• _YOUR TASK_:
Output every entry below exactly, without its pictures.
---------- TASK INPUTS
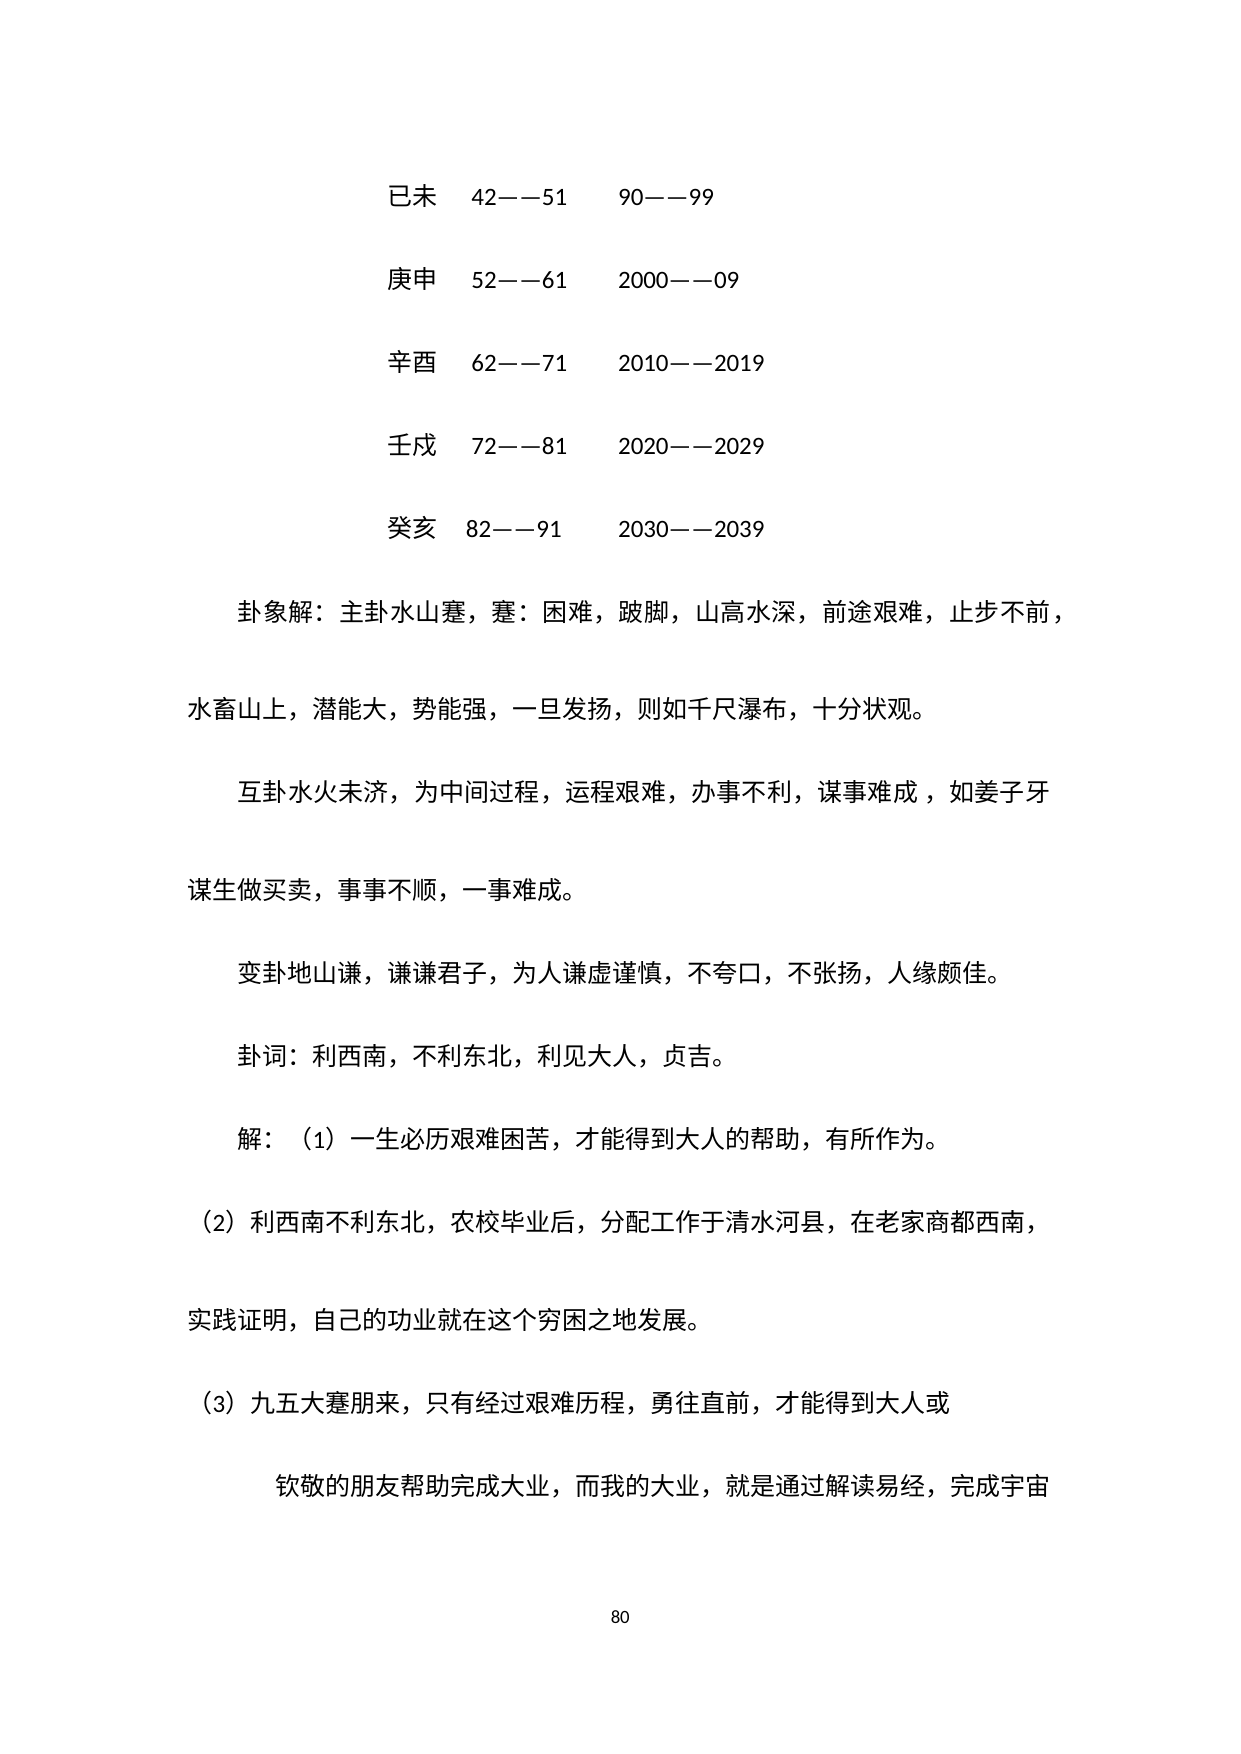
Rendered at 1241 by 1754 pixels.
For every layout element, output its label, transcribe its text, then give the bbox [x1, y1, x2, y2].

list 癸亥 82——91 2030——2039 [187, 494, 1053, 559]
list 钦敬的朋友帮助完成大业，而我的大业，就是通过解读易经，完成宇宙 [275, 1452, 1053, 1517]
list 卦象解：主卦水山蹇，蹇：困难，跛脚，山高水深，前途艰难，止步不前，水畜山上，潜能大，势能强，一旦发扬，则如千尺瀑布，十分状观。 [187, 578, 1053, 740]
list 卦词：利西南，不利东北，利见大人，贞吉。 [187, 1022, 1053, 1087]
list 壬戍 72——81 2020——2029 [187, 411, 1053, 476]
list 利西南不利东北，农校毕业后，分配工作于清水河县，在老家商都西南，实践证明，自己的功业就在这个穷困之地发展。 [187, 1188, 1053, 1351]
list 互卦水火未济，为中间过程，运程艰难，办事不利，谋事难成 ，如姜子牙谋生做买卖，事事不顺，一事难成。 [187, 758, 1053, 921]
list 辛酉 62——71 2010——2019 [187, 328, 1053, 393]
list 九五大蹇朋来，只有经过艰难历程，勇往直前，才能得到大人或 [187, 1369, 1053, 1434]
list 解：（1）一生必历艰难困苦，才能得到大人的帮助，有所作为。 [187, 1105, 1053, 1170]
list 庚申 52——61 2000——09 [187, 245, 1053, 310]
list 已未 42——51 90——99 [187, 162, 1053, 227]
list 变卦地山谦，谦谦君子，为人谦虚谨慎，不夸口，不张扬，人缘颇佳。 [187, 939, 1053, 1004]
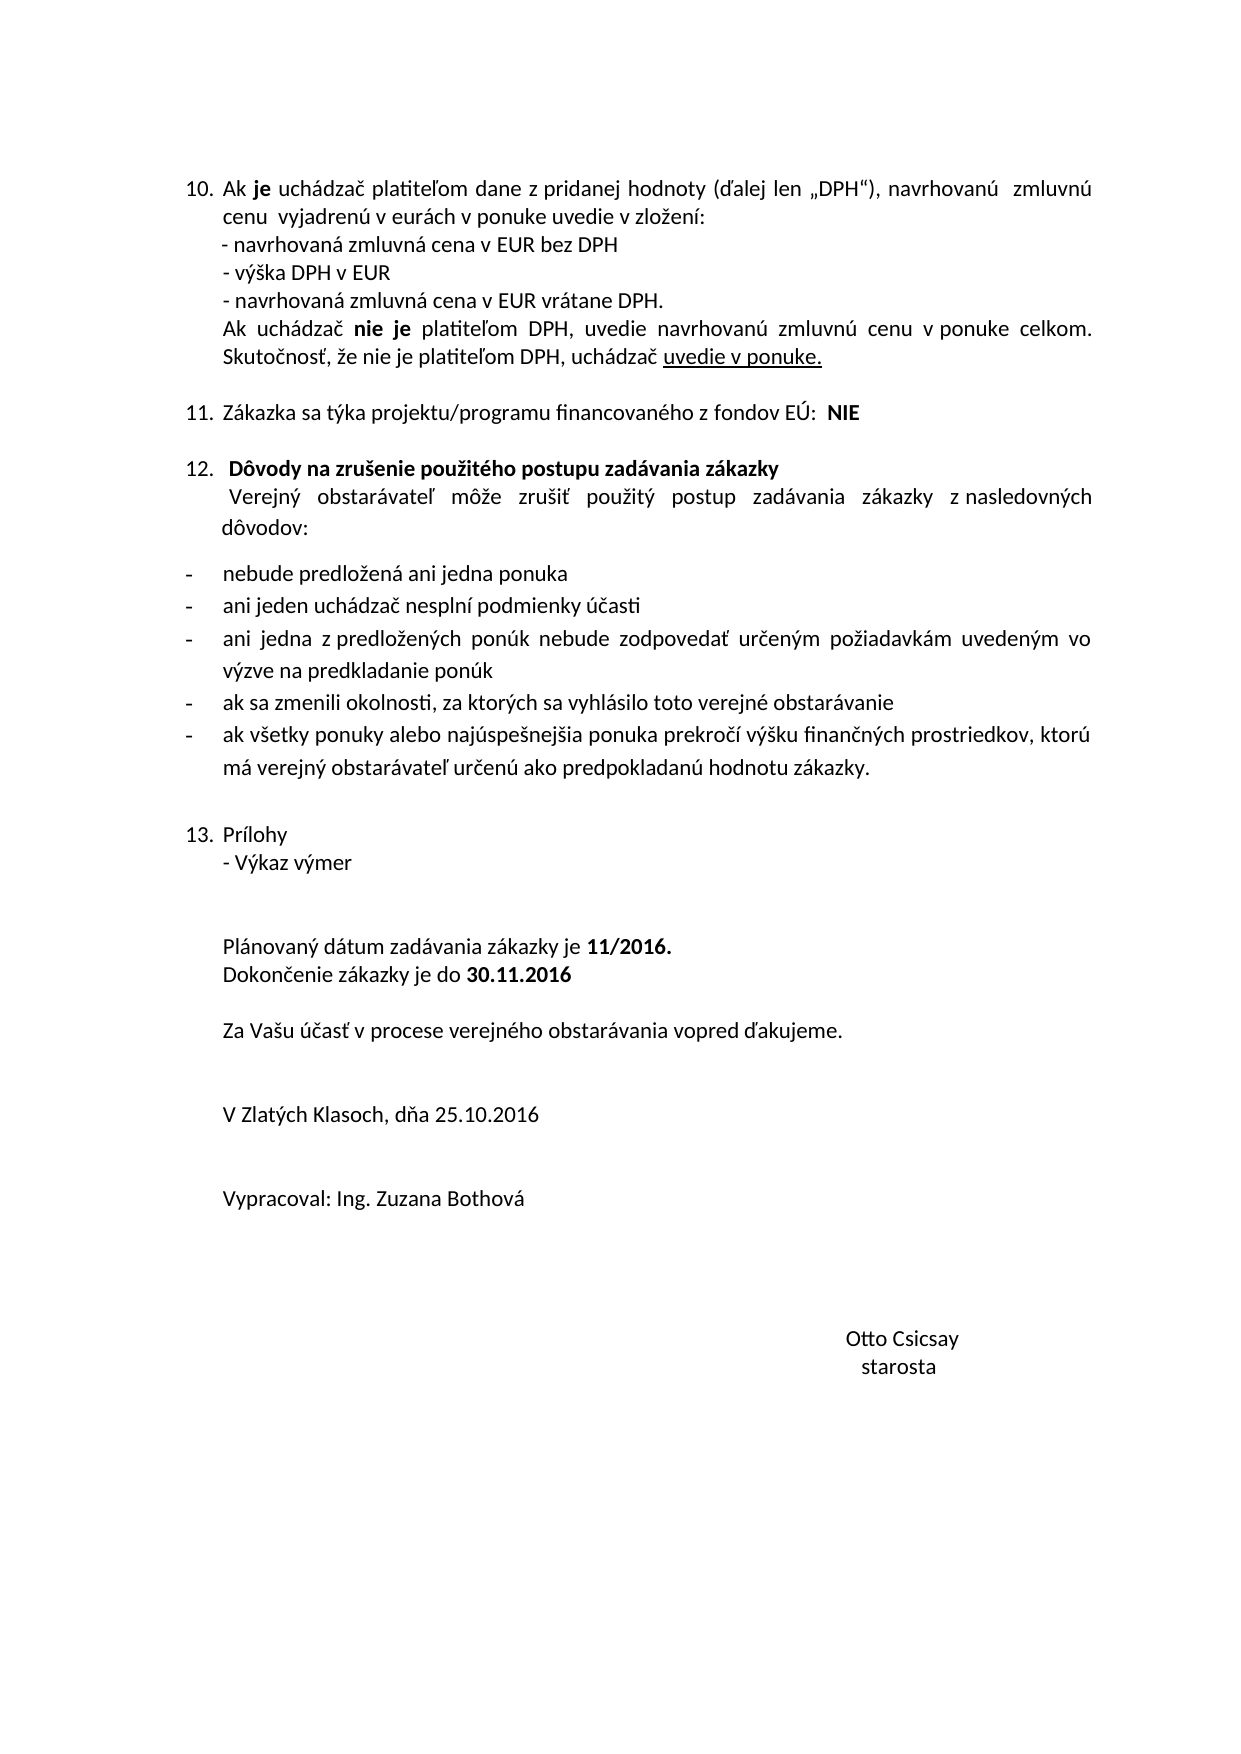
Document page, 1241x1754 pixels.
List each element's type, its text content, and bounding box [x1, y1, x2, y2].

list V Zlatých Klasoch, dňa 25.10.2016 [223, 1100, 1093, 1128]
--------------------
• _OUTPUT FOR THIS EXERCISE_:
Rendered at 1241 by 1754 pixels.
For every layout element, output its label, transcribe its text, then give the bbox [x1, y1, x2, y2].

list 癸亥 82——91 2030——2039 [187, 494, 1053, 559]
list 钦敬的朋友帮助完成大业，而我的大业，就是通过解读易经，完成宇宙 [275, 1452, 1053, 1517]
list 卦象解：主卦水山蹇，蹇：困难，跛脚，山高水深，前途艰难，止步不前，水畜山上，潜能大，势能强，一旦发扬，则如千尺瀑布，十分状观。 [187, 578, 1053, 740]
list 卦词：利西南，不利东北，利见大人，贞吉。 [187, 1022, 1053, 1087]
list 壬戍 72——81 2020——2029 [187, 411, 1053, 476]
list 利西南不利东北，农校毕业后，分配工作于清水河县，在老家商都西南，实践证明，自己的功业就在这个穷困之地发展。 [187, 1188, 1053, 1351]
list 互卦水火未济，为中间过程，运程艰难，办事不利，谋事难成 ，如姜子牙谋生做买卖，事事不顺，一事难成。 [187, 758, 1053, 921]
list 辛酉 62——71 2010——2019 [187, 328, 1053, 393]
list 九五大蹇朋来，只有经过艰难历程，勇往直前，才能得到大人或 [187, 1369, 1053, 1434]
list 解：（1）一生必历艰难困苦，才能得到大人的帮助，有所作为。 [187, 1105, 1053, 1170]
list 庚申 52——61 2000——09 [187, 245, 1053, 310]
list 已未 42——51 90——99 [187, 162, 1053, 227]
list 变卦地山谦，谦谦君子，为人谦虚谨慎，不夸口，不张扬，人缘颇佳。 [187, 939, 1053, 1004]
Document page, 1241x1754 pixels.
List each element's type, its text content, and bounding box [x1, y1, x2, y2].

list V Zlatých Klasoch, dňa 25.10.2016 [223, 1100, 1093, 1128]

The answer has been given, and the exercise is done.